# Ok, thought it was my turn



## meggymoo (Mar 10, 2007)

Aww I know its not a great pic, but someone must be able to make some kind of comment....

I'll take good or bad!!!!!!!!! :lol:


----------



## hsharp123 (Mar 22, 2007)

I think he needs to jump bigger! Hes hanging in the air and needs a nice decent fence to make him snap up in front. Although hanging front legs is an ex-hurdler thing? was he flat raced or jump raced do you know?

Nice boy though, how come you put him out on a laon arrangement?


----------



## meggymoo (Mar 10, 2007)

He did flat and sticks!  

I didn't have the time he needed.  He was very much a one person horse, very protective and if anyone distracted you from him, they'd know about it.
He'd been treated really badly before I got him, was terrified of sweeping brushes and if you shouted at him for being naughty he'd rush to the back of the stable cowering, as if you were going to beat him.
He had a lot of issues with people as a whole. I met a lovely guy through my vet and he fell in love with him, so I let him take him on permanent loan, never to be sold etc.

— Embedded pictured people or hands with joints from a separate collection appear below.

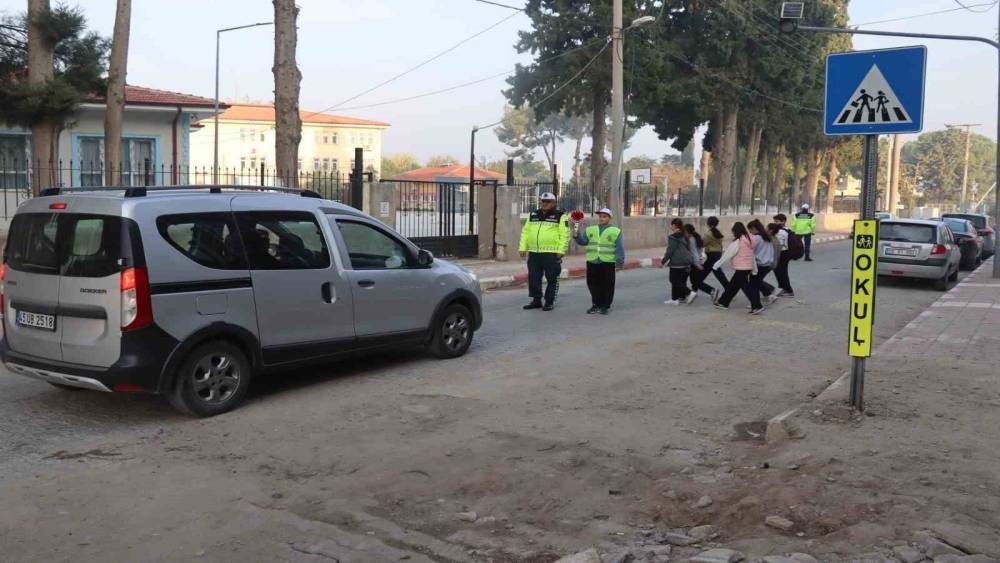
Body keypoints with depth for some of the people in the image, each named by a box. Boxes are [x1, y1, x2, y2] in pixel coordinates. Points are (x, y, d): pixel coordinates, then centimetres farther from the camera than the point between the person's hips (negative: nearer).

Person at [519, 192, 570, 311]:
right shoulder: (533, 215, 16)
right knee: (533, 277, 7)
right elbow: (525, 231, 17)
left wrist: (561, 250, -14)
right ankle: (536, 300, 18)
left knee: (552, 279, 1)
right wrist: (522, 247, 9)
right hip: (534, 252, 5)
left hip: (551, 253, -5)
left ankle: (549, 302, 10)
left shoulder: (560, 216, -1)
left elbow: (564, 234, -6)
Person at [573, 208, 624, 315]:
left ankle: (604, 306, 11)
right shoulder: (590, 230, 13)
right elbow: (583, 241, 5)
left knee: (606, 285, 1)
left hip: (607, 263, -3)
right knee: (593, 284, 8)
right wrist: (577, 236, -13)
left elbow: (619, 248, -1)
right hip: (592, 262, 3)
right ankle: (596, 304, 20)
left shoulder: (615, 231, 2)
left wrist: (619, 262, -6)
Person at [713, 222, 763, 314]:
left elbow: (727, 255, -11)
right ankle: (723, 302, 28)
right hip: (748, 267, 9)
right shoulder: (748, 241, 10)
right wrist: (754, 269, 20)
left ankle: (757, 306, -12)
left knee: (746, 287, -7)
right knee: (732, 285, 18)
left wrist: (716, 265, -2)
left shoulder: (737, 242, -15)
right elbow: (752, 256, 15)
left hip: (740, 269, -9)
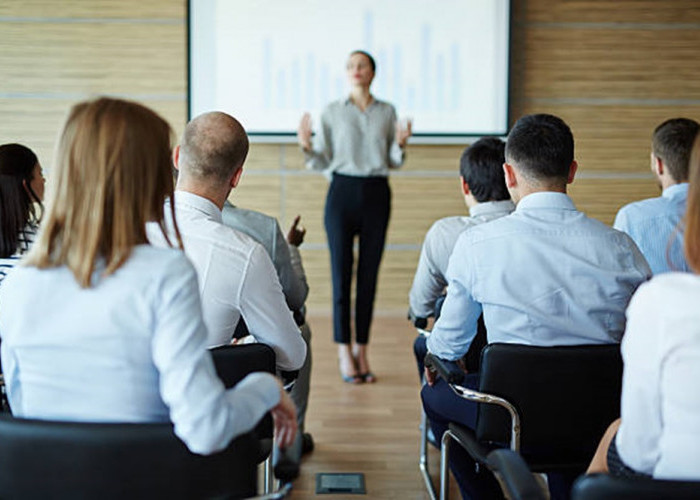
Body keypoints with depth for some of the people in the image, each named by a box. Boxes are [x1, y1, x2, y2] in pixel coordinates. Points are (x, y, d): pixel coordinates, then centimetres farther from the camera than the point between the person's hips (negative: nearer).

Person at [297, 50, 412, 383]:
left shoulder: (387, 112, 9)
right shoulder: (332, 112, 5)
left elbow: (393, 162, 12)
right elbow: (323, 163, 6)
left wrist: (400, 144, -8)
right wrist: (306, 147, -13)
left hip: (377, 193, 2)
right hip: (342, 192, -1)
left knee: (369, 274, 3)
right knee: (341, 272, -4)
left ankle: (362, 350, 12)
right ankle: (344, 354, 2)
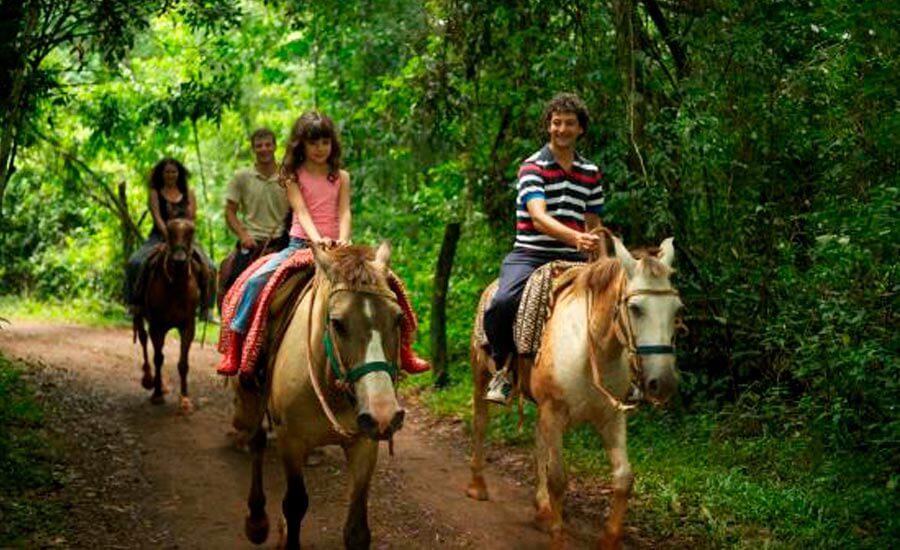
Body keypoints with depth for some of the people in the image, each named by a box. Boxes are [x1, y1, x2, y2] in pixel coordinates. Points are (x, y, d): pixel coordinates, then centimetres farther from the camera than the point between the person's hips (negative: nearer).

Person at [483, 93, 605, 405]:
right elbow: (538, 218, -18)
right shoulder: (533, 167, -2)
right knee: (502, 305, -31)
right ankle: (503, 367, -5)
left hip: (572, 260, 4)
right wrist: (575, 237, -36)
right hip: (529, 255, -4)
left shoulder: (590, 173, 16)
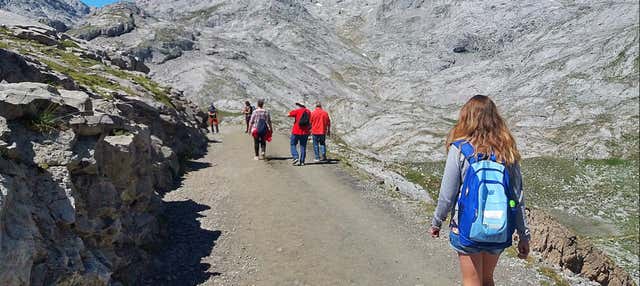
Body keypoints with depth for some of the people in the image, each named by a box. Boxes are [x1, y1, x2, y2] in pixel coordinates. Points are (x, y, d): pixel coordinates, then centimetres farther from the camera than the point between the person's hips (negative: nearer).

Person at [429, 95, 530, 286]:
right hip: (500, 233, 4)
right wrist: (524, 236, 9)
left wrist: (436, 222, 6)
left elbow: (447, 195, -11)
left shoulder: (459, 150, -14)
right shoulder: (507, 151, -3)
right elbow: (518, 197, 0)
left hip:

It was flattering at first that he was so protective, but he was nasty with it sometimes. He would only let me near him, well except for his new owner! :wink:


----------



## hsharp123 (Mar 22, 2007)

Mmmm yeh when they are babies they never have one to one in training. I bet he just got mad for the attention he wasnt used to! How old is he? Does his (now) daddy jump him?

He looks to enjoy it!


----------



## meggymoo (Mar 10, 2007)

He's 11yrs. 
When I last spoke to him, he was just using him for pleasure riding/happy hacking etc
I think he's attended some local shows. He really did enjoy his jumping. Wasn't keen on the indoor ring, but loved it outside.


----------



## hsharp123 (Mar 22, 2007)

Aw bless! aslong as hes happy though eh?! xx


----------



## meggymoo (Mar 10, 2007)

Yeah, that all I wanted for him. To be happy and have someone to spend all their time on him.
Cheeky monkey he was/is.


----------



## prettypalfrey (Mar 12, 2007)

I ride western so my critique would be off for your riding. As for the horse he is wonderful


----------



## meggymoo (Mar 10, 2007)

Thankyou! x


----------



## bolly (Mar 16, 2007)

Your (ex) horse is gawjus! he looks so flexible! lol. Is that you on him or the new owner? x


----------



## meggymoo (Mar 10, 2007)

lol, me!! I've got a fluffy hat on over my hat, it was freezing that day! Its about 1yr ago, my hat had flaps that cover your ears!!!


----------



## bolly (Mar 16, 2007)

haha! i can see it now yu pointed it out! ... nice!


----------